Baseline Consumption. Electrical demand and electric energy consumption will be stipulated for each baseline lamp/ballast fluorescent combination based on the manufacturer’s rated consumption and demand for each lamp/ballast combination.

Energy Savings Calculation. Electric energy and demand savings will be calculated as the difference between the baseline for each fixture and the manufacturer’s data for each sensor-controlled LED fixture’s electric energy demand and consumption, adjusted for the percentage of dimming time recorded by the LED control system. Total energy savings will be calculated using the electric energy and demand savings for each fixture (calculated as provided herein) multiplied by the operating hours and actual fixture counts.

The above example shows how the savings calculation is to be performed. Of course, there are several other factors that have to be addressed such as a spot comparison between the manufacturer’s data and field experience and possible limitations upon dimming records.

(2) Payments Based Upon Achieved Savings. Following is a type of guarantee which puts the burden squarely upon the seller to produce savings based upon measured savings multiplied by an “index” price that changes, subject to a floor price, throughout the term based upon the actual cost of electric commodity to the customer:

Electric Commodity. The Unit Price per kWh to be used to determine Electric Commodity Savings with respect to each month following the Commencement Date shall be the same as the price per kWh charged Owner by the Utility during that month under Account: _______ (or successor account having the same Utility Service Classification). During the Term, the Electric Commodity Unit Price shall not be less than the Unit Price per kWh for said account charged to Owner with respect to the first month following the “Commencement Date. [Note: The contract has similar provisions for electric demand and natural gas]

Energy and Cost Savings Calculation Algorithms. The Company shall base its calculations of Savings upon the following examples. The Company may use other reasonable algorithms or methodologies to calculate Savings with the Owner’s advance written permission which may not unreasonably be withheld:


As with the prior example, this above example shows how the savings calculation is to be performed. Of course, there are several other factors that have to be addressed so as to achieve an “apples” to “apples” comparison between baseline energy consumption and post-installation energy consumption. Of particular importance is to adjust the baseline whenever the facility’s equipment, occupancy or hours of use change and to adjust for differences in degree days.

(3) After-the-fact guarantees of energy savings. In such arrangement, the seller is paid by the customer for the installation and related services and provides to the customer an energy savings guarantee that energy savings will be not less than a stated level. The first guarantees discussed in this column were “after-the-fact” guarantees.

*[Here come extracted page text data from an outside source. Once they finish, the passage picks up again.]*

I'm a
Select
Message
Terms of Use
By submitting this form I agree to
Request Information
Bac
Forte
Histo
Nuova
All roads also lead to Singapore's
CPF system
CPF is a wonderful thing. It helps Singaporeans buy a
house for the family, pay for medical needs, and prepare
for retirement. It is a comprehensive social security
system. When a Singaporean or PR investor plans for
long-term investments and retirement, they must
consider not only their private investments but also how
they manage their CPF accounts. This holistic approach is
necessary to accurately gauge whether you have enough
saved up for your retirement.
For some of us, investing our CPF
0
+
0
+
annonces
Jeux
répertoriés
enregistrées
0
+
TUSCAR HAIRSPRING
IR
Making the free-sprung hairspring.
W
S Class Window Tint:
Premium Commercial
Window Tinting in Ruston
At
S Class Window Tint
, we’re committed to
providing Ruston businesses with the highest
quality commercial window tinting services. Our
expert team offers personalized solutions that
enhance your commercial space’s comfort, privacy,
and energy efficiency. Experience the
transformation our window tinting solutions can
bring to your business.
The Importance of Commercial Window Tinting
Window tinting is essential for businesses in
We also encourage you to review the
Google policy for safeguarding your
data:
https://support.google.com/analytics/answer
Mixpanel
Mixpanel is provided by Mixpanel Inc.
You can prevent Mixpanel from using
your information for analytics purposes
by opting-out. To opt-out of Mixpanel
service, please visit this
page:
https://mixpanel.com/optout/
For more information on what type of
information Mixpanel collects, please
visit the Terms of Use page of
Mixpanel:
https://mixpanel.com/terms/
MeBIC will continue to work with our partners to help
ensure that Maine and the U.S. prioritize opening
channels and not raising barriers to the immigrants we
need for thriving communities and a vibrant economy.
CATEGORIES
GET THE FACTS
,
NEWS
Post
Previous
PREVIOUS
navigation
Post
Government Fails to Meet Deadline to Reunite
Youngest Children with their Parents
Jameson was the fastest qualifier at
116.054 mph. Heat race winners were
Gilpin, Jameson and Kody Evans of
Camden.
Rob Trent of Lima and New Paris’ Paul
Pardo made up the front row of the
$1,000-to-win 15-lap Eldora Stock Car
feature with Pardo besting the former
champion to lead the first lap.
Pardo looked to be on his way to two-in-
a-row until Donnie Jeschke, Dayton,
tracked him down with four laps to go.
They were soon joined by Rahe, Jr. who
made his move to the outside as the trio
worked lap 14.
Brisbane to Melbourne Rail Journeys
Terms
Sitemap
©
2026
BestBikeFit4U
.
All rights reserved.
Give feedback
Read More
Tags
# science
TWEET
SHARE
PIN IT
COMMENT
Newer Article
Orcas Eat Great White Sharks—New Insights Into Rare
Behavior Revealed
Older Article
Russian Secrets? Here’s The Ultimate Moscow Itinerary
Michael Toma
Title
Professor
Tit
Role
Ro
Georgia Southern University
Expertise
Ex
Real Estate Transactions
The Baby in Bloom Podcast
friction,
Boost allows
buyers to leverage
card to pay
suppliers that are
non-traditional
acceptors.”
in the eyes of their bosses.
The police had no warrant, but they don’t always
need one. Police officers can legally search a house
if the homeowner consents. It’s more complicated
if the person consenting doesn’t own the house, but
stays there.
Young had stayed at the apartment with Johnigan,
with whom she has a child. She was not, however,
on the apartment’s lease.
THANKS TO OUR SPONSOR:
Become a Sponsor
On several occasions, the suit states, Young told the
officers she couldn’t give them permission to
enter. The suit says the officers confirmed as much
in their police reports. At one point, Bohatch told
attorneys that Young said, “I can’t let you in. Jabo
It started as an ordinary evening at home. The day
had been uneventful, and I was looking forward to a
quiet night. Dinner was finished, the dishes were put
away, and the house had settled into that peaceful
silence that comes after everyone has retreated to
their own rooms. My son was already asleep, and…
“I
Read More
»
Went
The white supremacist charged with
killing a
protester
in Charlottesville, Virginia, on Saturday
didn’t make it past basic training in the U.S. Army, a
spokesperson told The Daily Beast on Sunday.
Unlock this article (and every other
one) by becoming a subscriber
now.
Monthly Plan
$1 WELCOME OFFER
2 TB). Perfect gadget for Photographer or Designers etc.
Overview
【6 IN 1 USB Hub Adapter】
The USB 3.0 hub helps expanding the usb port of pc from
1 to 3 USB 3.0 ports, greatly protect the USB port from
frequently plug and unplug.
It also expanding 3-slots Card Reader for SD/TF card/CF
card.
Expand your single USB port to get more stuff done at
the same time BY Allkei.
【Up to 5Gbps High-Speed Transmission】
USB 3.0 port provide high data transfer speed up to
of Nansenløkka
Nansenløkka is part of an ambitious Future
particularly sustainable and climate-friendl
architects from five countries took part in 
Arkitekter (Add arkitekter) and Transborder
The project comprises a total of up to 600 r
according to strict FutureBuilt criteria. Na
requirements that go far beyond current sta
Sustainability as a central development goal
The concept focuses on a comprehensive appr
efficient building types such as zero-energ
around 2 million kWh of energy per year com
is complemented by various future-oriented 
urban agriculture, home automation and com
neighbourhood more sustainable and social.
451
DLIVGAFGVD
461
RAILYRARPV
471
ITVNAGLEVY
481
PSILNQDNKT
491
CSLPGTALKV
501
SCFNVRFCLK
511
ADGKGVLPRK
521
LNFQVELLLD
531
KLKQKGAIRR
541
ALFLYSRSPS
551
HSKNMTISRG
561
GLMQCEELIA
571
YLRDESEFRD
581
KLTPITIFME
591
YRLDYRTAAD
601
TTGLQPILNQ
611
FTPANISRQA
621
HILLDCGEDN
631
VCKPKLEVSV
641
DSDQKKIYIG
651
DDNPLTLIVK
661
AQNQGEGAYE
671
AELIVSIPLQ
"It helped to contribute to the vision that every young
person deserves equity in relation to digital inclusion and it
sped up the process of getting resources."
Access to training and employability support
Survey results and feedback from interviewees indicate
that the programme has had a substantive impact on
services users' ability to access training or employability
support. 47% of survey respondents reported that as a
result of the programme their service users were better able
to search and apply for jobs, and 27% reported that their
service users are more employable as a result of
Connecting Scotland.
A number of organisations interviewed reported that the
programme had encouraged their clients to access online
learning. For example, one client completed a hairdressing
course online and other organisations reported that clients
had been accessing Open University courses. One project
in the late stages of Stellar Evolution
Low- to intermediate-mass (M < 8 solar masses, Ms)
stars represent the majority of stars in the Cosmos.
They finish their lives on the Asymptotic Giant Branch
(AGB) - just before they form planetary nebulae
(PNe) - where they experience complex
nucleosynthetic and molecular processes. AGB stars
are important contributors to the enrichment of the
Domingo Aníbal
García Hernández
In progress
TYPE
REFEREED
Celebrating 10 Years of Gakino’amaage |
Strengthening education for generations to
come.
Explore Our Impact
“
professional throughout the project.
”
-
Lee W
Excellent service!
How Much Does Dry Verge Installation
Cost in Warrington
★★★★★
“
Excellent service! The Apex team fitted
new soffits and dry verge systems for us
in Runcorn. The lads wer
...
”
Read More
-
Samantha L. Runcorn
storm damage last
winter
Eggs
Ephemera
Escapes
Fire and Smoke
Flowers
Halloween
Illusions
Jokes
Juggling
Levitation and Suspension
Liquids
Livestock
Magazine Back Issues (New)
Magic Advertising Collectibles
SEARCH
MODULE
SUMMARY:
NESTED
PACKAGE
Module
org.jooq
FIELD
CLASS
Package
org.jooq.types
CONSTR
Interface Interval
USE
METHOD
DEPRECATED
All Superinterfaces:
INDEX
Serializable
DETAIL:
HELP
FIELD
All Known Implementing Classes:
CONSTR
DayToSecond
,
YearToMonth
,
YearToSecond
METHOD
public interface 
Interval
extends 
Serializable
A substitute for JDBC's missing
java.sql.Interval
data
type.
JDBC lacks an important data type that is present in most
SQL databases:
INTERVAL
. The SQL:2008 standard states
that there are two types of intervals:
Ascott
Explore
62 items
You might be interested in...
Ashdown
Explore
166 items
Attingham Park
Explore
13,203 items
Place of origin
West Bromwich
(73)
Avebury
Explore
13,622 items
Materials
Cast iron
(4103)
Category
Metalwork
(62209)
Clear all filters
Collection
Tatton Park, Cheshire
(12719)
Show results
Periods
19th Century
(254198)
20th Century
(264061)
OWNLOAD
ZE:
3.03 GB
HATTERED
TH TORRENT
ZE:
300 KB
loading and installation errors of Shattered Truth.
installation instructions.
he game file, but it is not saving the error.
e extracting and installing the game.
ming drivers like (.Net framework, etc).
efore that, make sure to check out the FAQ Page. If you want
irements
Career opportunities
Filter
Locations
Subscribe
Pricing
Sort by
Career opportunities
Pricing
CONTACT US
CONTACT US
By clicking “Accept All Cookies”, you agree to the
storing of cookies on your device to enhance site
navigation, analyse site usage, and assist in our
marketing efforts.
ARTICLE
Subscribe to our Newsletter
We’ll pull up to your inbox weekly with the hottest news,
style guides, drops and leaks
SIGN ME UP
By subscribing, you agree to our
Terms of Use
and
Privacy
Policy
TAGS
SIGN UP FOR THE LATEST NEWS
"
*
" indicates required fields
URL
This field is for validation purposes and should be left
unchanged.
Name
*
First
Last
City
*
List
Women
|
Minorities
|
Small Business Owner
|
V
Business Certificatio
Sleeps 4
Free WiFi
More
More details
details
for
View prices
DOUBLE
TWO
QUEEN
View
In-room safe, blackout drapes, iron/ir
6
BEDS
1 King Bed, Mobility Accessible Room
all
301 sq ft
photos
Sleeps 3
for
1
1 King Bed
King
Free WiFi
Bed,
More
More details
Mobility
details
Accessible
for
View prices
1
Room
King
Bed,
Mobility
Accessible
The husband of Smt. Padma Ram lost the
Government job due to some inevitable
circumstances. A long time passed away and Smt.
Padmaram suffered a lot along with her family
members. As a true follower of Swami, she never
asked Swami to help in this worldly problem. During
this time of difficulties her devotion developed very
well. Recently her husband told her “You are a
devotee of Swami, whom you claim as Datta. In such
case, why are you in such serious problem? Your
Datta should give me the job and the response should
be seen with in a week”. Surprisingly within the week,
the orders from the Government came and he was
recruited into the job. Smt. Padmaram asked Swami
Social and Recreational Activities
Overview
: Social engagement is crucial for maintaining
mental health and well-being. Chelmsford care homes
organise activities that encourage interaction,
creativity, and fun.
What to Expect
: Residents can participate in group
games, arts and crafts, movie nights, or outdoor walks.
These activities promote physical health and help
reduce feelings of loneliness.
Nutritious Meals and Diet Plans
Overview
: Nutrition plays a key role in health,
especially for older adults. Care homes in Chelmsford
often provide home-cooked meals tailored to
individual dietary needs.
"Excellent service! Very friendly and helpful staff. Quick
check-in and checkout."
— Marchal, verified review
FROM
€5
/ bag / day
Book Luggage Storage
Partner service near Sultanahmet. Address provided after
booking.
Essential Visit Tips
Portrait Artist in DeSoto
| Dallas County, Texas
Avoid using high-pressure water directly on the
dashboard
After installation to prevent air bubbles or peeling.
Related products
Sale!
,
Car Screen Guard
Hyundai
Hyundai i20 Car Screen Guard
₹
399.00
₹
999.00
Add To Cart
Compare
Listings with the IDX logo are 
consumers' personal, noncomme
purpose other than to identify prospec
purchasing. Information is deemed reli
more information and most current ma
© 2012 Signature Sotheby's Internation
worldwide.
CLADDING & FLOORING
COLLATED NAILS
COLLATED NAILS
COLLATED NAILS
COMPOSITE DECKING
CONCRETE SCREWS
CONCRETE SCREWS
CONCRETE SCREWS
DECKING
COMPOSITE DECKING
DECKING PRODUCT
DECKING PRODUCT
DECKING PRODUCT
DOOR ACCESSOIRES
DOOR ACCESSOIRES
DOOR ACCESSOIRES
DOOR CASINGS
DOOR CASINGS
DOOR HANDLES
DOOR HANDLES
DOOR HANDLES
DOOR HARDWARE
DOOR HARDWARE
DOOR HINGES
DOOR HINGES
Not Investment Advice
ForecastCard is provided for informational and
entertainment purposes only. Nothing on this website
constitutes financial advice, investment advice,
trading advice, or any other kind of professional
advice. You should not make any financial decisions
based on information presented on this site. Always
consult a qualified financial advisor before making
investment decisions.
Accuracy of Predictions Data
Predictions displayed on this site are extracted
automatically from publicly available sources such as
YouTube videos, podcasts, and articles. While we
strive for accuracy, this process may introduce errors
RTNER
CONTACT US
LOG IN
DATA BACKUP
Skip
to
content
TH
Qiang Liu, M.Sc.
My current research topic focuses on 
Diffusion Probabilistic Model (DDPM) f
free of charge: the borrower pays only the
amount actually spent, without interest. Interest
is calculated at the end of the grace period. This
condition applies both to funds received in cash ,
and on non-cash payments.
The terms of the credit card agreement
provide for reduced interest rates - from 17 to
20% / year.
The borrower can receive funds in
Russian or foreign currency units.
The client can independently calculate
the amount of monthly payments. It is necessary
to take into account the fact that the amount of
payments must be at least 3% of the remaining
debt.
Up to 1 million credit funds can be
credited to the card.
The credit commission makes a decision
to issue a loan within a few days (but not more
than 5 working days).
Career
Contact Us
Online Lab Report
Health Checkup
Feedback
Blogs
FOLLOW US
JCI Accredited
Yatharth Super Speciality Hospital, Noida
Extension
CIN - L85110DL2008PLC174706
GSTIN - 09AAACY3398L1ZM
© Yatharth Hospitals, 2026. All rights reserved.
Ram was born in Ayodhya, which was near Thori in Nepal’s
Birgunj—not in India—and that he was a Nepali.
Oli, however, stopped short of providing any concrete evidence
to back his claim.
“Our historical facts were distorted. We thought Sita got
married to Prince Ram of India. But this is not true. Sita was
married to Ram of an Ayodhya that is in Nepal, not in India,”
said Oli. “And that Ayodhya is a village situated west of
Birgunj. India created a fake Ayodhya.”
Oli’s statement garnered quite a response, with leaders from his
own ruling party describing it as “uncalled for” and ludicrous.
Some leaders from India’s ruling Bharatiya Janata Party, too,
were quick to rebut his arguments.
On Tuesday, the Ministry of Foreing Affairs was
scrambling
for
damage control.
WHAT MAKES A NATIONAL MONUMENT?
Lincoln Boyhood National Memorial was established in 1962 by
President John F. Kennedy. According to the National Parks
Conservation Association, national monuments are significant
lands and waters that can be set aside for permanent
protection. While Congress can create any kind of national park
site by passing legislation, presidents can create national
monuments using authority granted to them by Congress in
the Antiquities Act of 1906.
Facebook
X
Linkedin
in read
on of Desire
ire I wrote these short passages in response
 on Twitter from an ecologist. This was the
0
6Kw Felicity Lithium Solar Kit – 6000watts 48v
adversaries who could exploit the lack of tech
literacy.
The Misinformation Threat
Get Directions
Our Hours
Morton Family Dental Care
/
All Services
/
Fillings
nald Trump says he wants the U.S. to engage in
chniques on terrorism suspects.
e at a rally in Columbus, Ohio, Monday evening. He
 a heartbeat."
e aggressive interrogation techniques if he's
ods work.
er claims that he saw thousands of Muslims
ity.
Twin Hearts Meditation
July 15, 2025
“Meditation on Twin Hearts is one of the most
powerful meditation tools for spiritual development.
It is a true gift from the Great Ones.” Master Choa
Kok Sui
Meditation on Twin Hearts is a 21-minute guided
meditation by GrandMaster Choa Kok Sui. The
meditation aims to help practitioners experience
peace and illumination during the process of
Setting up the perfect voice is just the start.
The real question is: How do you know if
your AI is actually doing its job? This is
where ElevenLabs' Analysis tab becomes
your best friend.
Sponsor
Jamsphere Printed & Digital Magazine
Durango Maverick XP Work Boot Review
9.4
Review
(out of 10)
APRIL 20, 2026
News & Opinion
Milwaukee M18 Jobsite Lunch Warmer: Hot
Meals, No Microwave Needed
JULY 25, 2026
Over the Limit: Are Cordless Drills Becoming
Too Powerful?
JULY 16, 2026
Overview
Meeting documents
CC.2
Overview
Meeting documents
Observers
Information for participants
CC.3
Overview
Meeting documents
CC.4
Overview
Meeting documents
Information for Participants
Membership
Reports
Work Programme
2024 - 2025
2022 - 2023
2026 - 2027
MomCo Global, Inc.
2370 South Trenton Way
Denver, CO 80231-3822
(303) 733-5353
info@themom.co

(4) Customer performs certain tasks. Performance under an energy savings guarantee can also depend upon performance by a customer which, in order to reduce costs, undertakes to perform reciprocal tasks. For example, in a combined cogeneration and energy conservation measures (ECMs) project, a university undertook to (but failed to properly) install a building management system (BMS) which, among other things, signaled the amount of building load to the controls of the “load following” gas-fired cogeneration units. These units were interconnected to the utility grid. Without the BMS signaling the building’s electrical demand, the cogen units followed the demand of the grid and pumped power into the grid at full capacity 24/7. This problem was compounded by the fact that the outsourced cogen unit operator was paid per kWh generated and had little motivation to see cogen unit production reduced. The project did not produce savings in light of the post-project cost of gas. When the problem was finally identified, a dispute ensued that, despite threats of litigation on both sides, was resolved by the seller, at its cost, installing the BMS and related load-following equipment.

Conclusion: Energy savings guarantees provide benefits and contain pitfalls. Make sure that you understand any such guarantee and that it is written clearly before you enter into the contract.